A Muslim woman will sit in the speaker’s chair at sessions of the Baden-Württemberg state parliament from now on – a first for any German state.
“We wrote history today,” Green party politician Muhterem Aras said after being elected with a large majority as president (speaker) of the state legislature.
The south-western state had sent “a message of openness, tolerance, and successful integration,” by electing her, she went on, promising to ensure a lively but fair debating culture in the chamber.
Aras, 50, is a tax accountant and financial affairs spokeswoman for the Greens in the wealthy southern state of Baden-Württemberg.
Her family moved from Turkey to Stuttgart, where her father found work at an elevator company and her mother worked as a cleaner.

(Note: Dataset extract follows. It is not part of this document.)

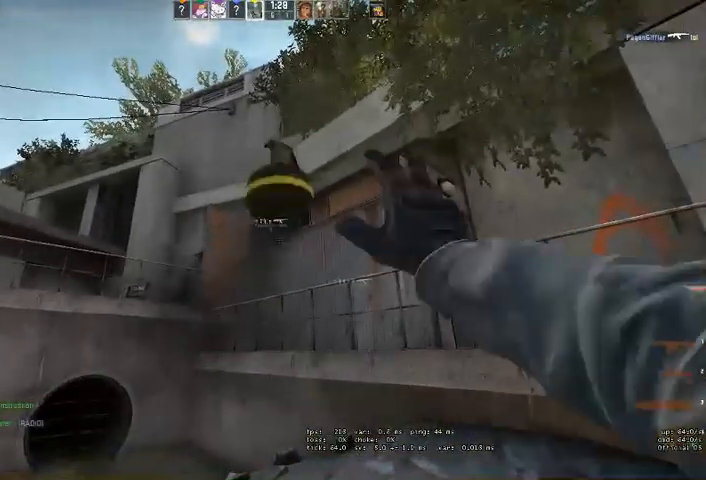
{"keys": [], "mouse": [], "events": []}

She herself worked her way through the German education system before studying economics and founding her own tax advice firm.
Unhappy faces
Most members of the house from the right-wing populist Alternative for Germany (AfD) group refused to applaud as Aras concluded her maiden speech.
But Jörg Meuthen, who leads the AfD in the Stuttgart parliament and serves as the party’s federal spokesman, dismissed the importance of her election for the party, which recently made limitations on the Muslim faith a central part of its party platform.
“We’ve always said that millions of people of Muslim faith are a part of Germany who live here, peacefully integrated,” Meuthen said. “One of them is now speaker of the state parliament – so what?”
State lawmakers are expected to re-elect the Green party’s Winfried Kretschmann as minister-president (governor) in another first later this week.
The Greens will govern as the largest coalition party with Chancellor Angela Merkel’s Christian Democratic Union (CDU) as their junior partners.
It is the first time in the history of the Federal Republic that a party outside the CDU (plus its Bavarian sister party the CSU) or the centre left Social Democratic Party (SPD) has won the popular vote in a state election.